> Available records:
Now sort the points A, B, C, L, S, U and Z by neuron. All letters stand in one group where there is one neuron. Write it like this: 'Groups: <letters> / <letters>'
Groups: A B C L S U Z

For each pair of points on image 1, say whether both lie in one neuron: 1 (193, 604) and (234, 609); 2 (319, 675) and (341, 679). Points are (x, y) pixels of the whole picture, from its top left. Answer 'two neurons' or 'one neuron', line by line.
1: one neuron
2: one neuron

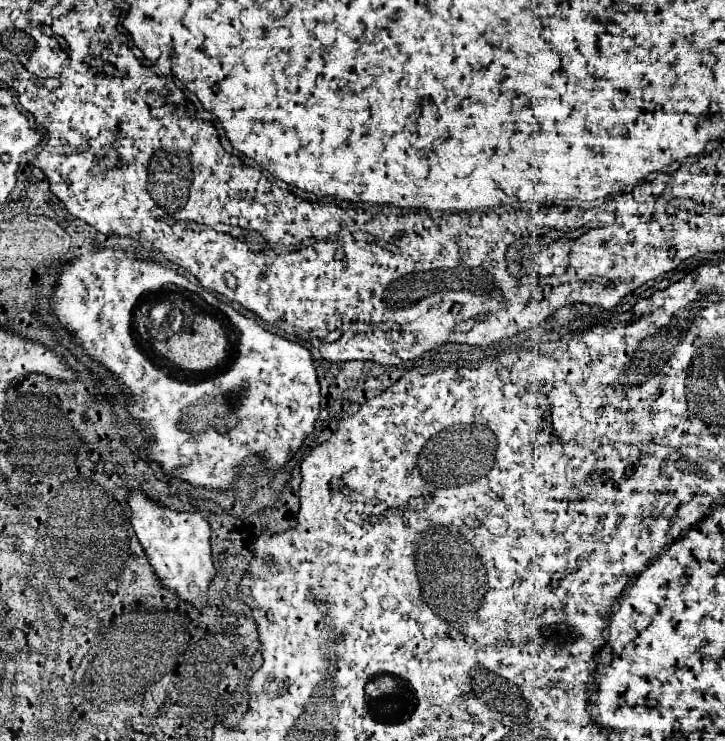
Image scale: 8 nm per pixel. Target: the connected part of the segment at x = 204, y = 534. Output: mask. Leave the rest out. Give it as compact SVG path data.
M130 490L128 506L132 510L132 528L164 586L174 590L184 602L202 608L206 604L208 584L216 574L210 556L210 526L206 518L196 512L178 512L174 508L162 506L142 490Z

> Task details:
When you copy the data above, keep each line exact and omit the pictures.

> Answer to the exercise:
Now sort the points A, B, C, L, S, U and Z by neuron. All letters stand in one group where there is one neuron. Write it like this: 'Groups: <letters> / <letters>'
Groups: A B C L S U Z

For each pair of points on image 1, say whether both lie in one neuron: 1 (193, 604) and (234, 609); 2 (319, 675) and (341, 679). Points are (x, y) pixels of the whole picture, from its top left. Answer 'two neurons' or 'one neuron', line by line.
1: one neuron
2: one neuron

Image scale: 8 nm per pixel. Target: the connected part of the segment at x = 204, y = 534. Output: mask. Leave the rest out. Give it as compact SVG path data.
M130 490L128 506L132 510L132 528L164 586L174 590L184 602L202 608L206 604L208 584L216 574L210 556L210 526L206 518L196 512L178 512L174 508L162 506L142 490Z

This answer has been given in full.